RECORDS START

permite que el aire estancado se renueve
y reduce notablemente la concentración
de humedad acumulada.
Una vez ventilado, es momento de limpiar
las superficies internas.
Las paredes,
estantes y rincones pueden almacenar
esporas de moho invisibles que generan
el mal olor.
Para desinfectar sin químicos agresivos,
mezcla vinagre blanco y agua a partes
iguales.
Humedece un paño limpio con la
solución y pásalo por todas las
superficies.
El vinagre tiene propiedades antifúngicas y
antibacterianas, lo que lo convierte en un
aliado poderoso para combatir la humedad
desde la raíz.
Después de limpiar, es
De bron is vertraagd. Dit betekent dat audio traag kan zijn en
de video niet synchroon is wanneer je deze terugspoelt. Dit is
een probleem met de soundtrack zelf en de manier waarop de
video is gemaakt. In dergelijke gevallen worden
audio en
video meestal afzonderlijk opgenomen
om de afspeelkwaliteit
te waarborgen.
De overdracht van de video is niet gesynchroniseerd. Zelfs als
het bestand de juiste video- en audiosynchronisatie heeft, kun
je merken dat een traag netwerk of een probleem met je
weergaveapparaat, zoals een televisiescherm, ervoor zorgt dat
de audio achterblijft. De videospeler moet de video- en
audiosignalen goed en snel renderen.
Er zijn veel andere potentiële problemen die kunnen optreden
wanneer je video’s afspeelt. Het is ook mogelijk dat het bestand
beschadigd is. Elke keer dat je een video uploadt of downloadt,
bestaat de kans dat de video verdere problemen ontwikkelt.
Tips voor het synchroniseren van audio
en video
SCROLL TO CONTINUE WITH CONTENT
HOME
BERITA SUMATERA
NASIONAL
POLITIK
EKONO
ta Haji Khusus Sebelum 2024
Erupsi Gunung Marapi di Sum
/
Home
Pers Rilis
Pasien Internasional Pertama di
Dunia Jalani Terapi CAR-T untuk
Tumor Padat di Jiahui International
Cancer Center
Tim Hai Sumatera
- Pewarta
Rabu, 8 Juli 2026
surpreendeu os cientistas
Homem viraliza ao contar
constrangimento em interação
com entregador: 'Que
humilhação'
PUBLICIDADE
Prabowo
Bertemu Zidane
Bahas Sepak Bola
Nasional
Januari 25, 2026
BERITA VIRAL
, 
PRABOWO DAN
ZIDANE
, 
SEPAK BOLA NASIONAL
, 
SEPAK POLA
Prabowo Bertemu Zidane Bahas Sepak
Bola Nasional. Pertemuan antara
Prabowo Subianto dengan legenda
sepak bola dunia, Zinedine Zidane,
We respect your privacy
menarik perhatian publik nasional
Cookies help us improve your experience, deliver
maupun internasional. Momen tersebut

RECORDS END

- _WHAT YOU HAVE TO DO_: Please write out exactly the lines from the start of the data through the line that contains "wanneer je video’s", both ends included, and nothing else.

- _ANSWER TO THE EXERCISE_:
permite que el aire estancado se renueve
y reduce notablemente la concentración
de humedad acumulada.
Una vez ventilado, es momento de limpiar
las superficies internas.
Las paredes,
estantes y rincones pueden almacenar
esporas de moho invisibles que generan
el mal olor.
Para desinfectar sin químicos agresivos,
mezcla vinagre blanco y agua a partes
iguales.
Humedece un paño limpio con la
solución y pásalo por todas las
superficies.
El vinagre tiene propiedades antifúngicas y
antibacterianas, lo que lo convierte en un
aliado poderoso para combatir la humedad
desde la raíz.
Después de limpiar, es
De bron is vertraagd. Dit betekent dat audio traag kan zijn en
de video niet synchroon is wanneer je deze terugspoelt. Dit is
een probleem met de soundtrack zelf en de manier waarop de
video is gemaakt. In dergelijke gevallen worden
audio en
video meestal afzonderlijk opgenomen
om de afspeelkwaliteit
te waarborgen.
De overdracht van de video is niet gesynchroniseerd. Zelfs als
het bestand de juiste video- en audiosynchronisatie heeft, kun
je merken dat een traag netwerk of een probleem met je
weergaveapparaat, zoals een televisiescherm, ervoor zorgt dat
de audio achterblijft. De videospeler moet de video- en
audiosignalen goed en snel renderen.
Er zijn veel andere potentiële problemen die kunnen optreden
wanneer je video’s afspeelt. Het is ook mogelijk dat het bestand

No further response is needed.